Top of Records provided
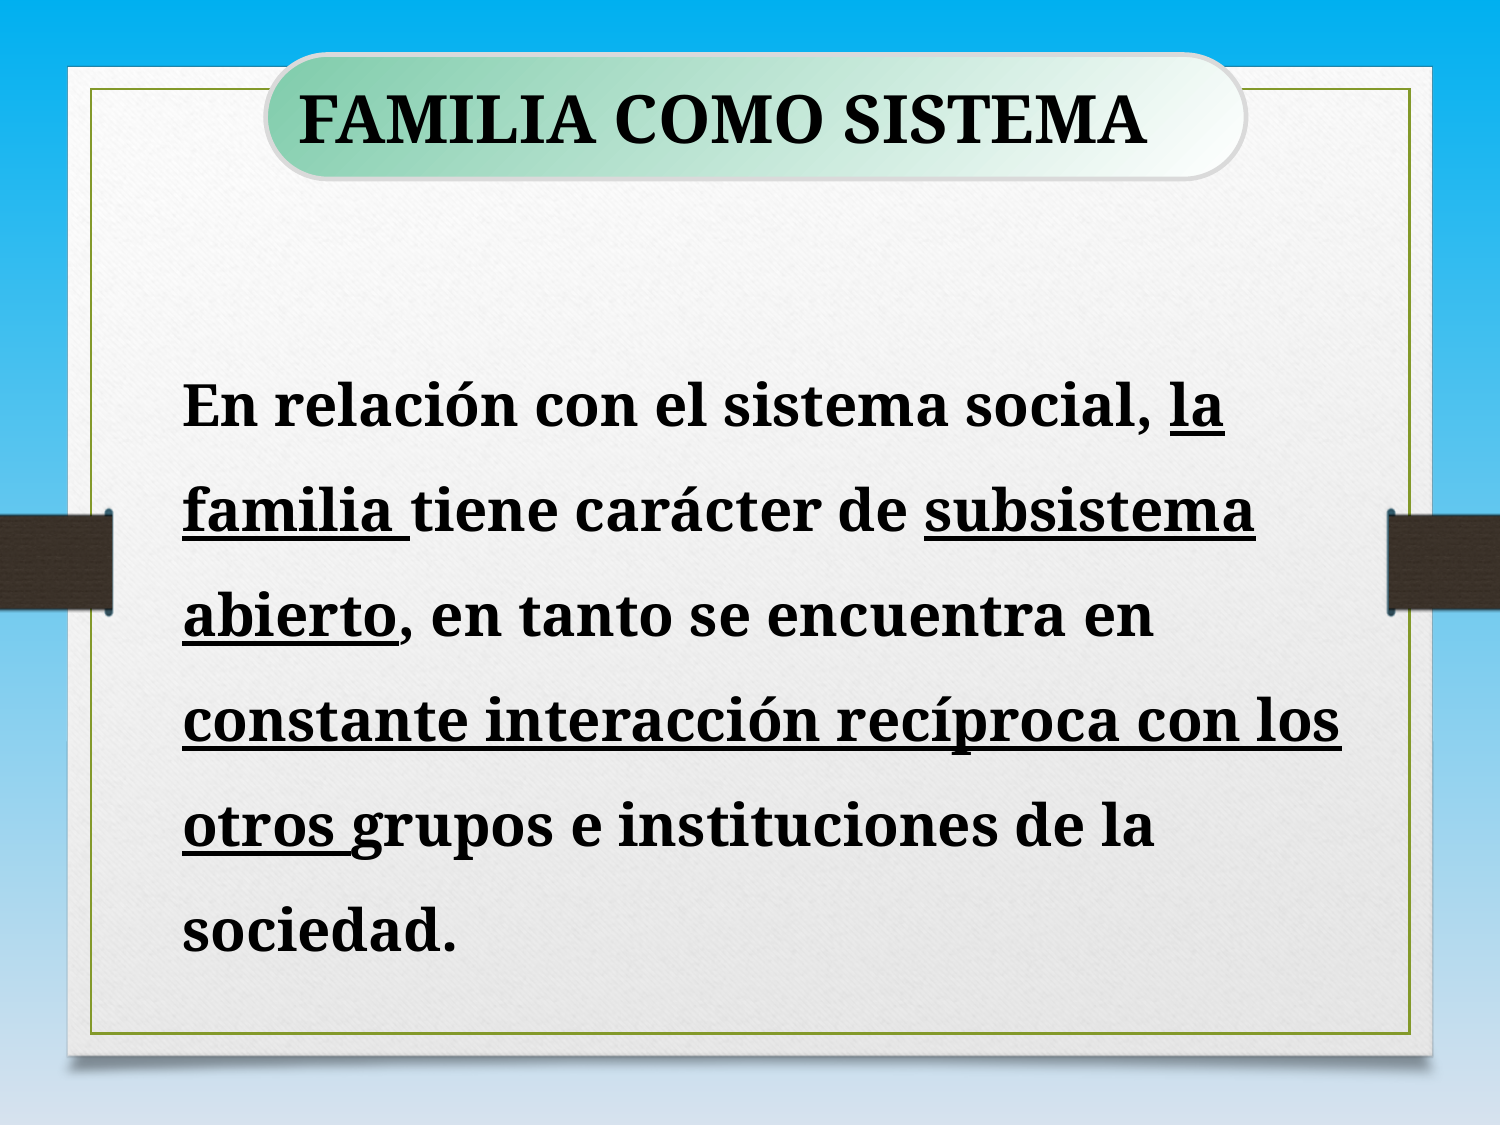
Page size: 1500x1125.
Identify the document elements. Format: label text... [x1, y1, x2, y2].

picture [0, 59, 1500, 1125]
picture [295, 53, 1204, 63]
text_box En relación con el sistema social, la familia tiene carácter de subsistema abierto, en tanto se encuentra en constante interacción recíproca con los otros grupos e instituciones de la sociedad. [167, 326, 1436, 971]
text_box FAMILIA COMO SISTEMA [265, 54, 1247, 179]
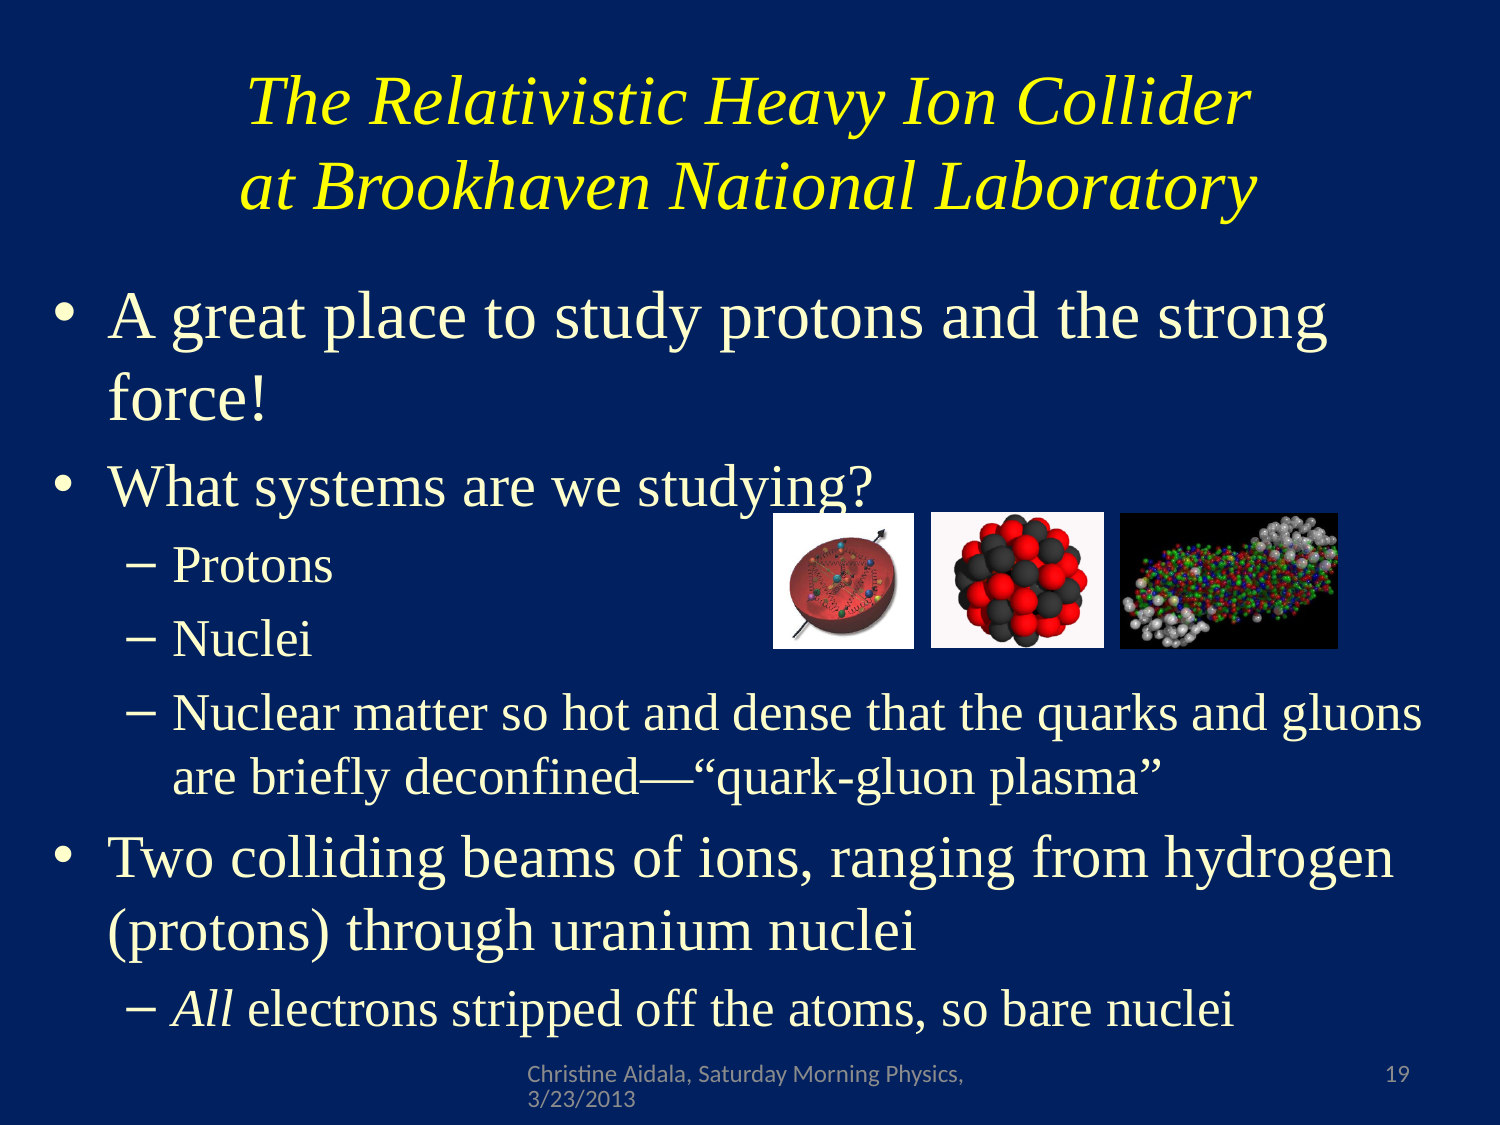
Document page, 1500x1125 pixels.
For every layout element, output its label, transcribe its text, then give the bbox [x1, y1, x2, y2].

list A great place to study protons and the strong force! What systems are we studying? Protons Nuclei Nuclear matter so hot and dense that the quarks and gluons are briefly deconfined—“quark-gluon plasma” Two colliding beams of ions, ranging from hydrogen (protons) through uranium nuclei All electrons stripped off the atoms, so bare nuclei [37, 262, 1450, 1050]
picture [772, 512, 914, 649]
title The Relativistic Heavy Ion Collider at Brookhaven National Laboratory [75, 45, 1425, 233]
slide_number 19 [1074, 1042, 1425, 1103]
footer Christine Aidala, Saturday Morning Physics, 3/23/2013 [512, 1042, 988, 1103]
picture [931, 512, 1104, 648]
picture [1120, 513, 1338, 649]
Bottom of Records provided
— Exercise instructions —
Retype each record exactly as it stands, but do not include the pictures.

— Expected output —
Page size: 1500x1125.
Identify the document elements. Format: label text... [x1, y1, x2, y2].

picture [0, 59, 1500, 1125]
picture [295, 53, 1204, 63]
text_box En relación con el sistema social, la familia tiene carácter de subsistema abierto, en tanto se encuentra en constante interacción recíproca con los otros grupos e instituciones de la sociedad. [167, 326, 1436, 971]
text_box FAMILIA COMO SISTEMA [265, 54, 1247, 179]
Document page, 1500x1125 pixels.
For every layout element, output its label, transcribe its text, then give the bbox [x1, y1, x2, y2].

list A great place to study protons and the strong force! What systems are we studying? Protons Nuclei Nuclear matter so hot and dense that the quarks and gluons are briefly deconfined—“quark-gluon plasma” Two colliding beams of ions, ranging from hydrogen (protons) through uranium nuclei All electrons stripped off the atoms, so bare nuclei [37, 262, 1450, 1050]
picture [772, 512, 914, 649]
title The Relativistic Heavy Ion Collider at Brookhaven National Laboratory [75, 45, 1425, 233]
slide_number 19 [1074, 1042, 1425, 1103]
footer Christine Aidala, Saturday Morning Physics, 3/23/2013 [512, 1042, 988, 1103]
picture [931, 512, 1104, 648]
picture [1120, 513, 1338, 649]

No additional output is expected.